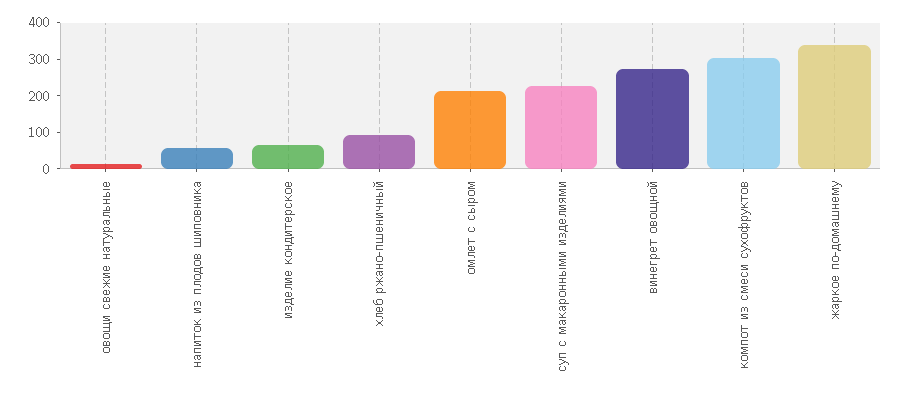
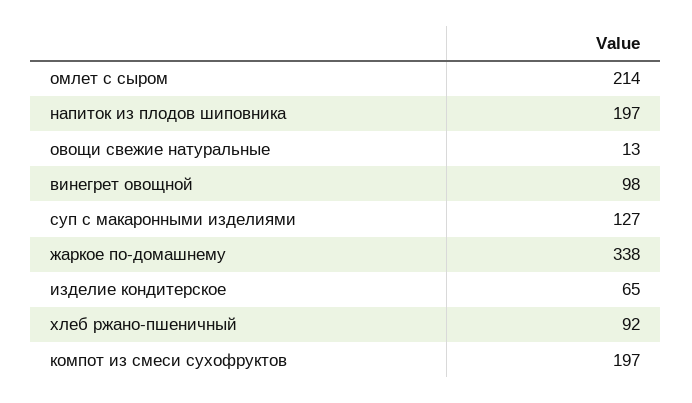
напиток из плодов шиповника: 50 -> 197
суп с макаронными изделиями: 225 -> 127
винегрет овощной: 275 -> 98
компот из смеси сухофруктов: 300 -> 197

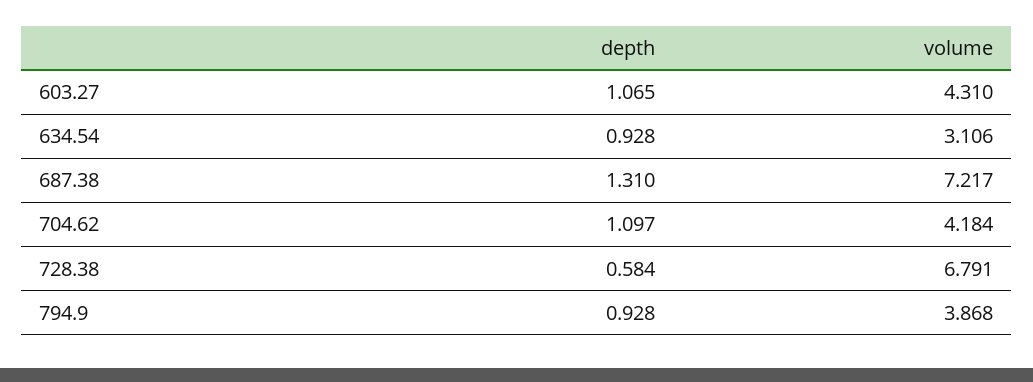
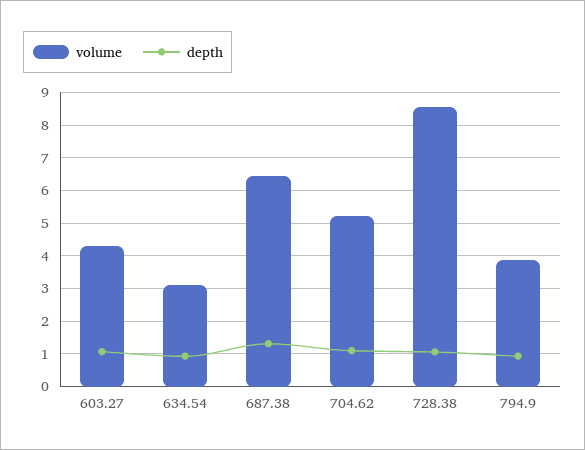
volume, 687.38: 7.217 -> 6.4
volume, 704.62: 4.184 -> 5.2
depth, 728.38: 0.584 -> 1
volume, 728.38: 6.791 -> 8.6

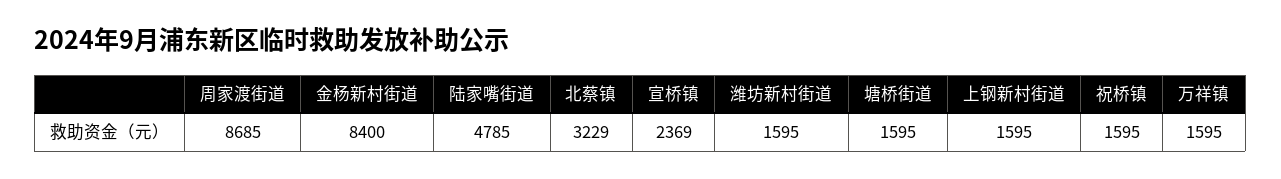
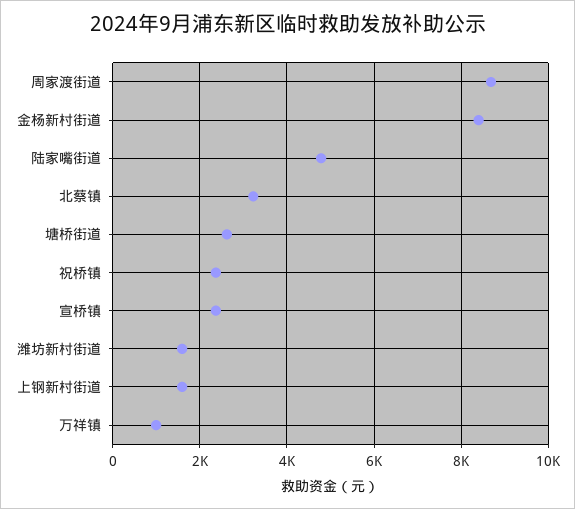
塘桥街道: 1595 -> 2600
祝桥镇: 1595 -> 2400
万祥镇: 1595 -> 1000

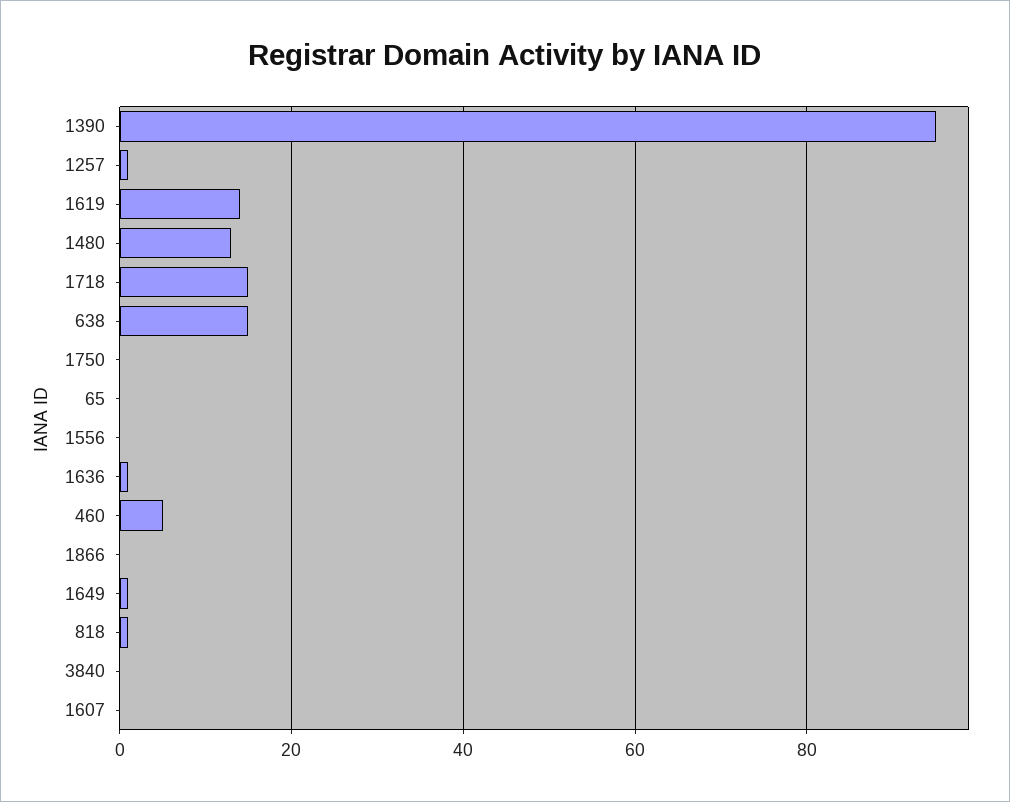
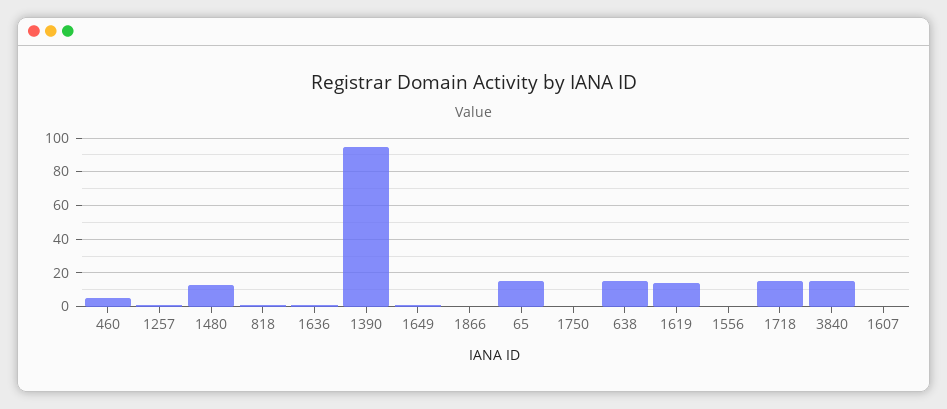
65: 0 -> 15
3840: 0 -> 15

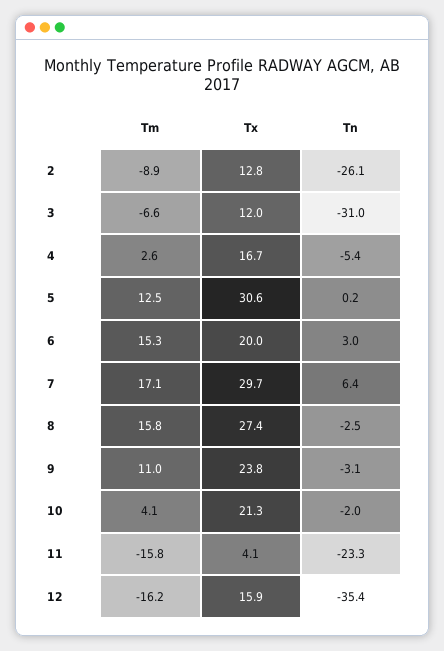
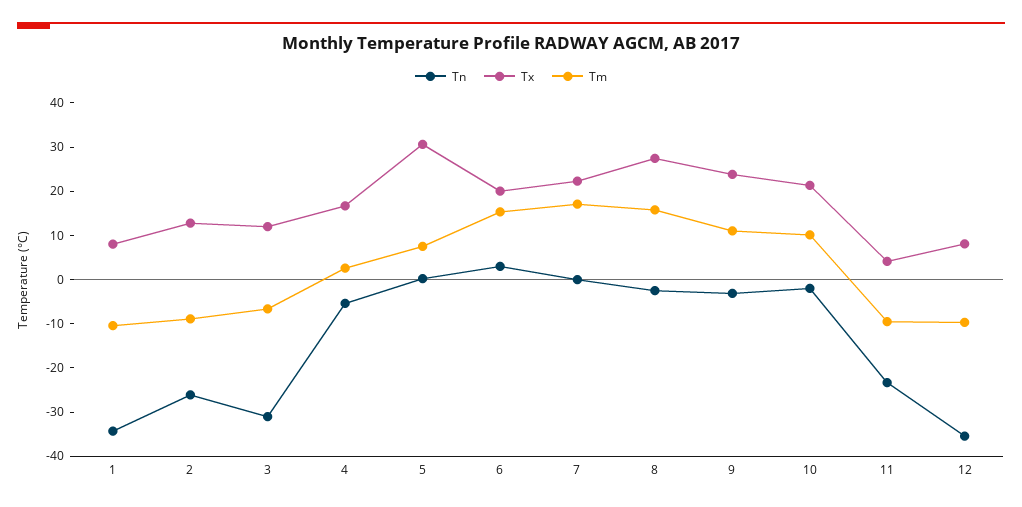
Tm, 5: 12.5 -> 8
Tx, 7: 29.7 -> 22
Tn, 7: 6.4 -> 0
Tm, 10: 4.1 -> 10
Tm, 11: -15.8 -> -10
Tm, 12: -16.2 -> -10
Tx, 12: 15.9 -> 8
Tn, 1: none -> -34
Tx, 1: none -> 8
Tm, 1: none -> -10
...
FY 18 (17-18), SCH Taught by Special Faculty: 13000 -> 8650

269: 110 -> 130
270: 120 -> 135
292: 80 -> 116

### Brief
In the entries above, copy each line that contains the string "volume".

### Answer for the task
volume, 687.38: 7.217 -> 6.4
volume, 704.62: 4.184 -> 5.2
volume, 728.38: 6.791 -> 8.6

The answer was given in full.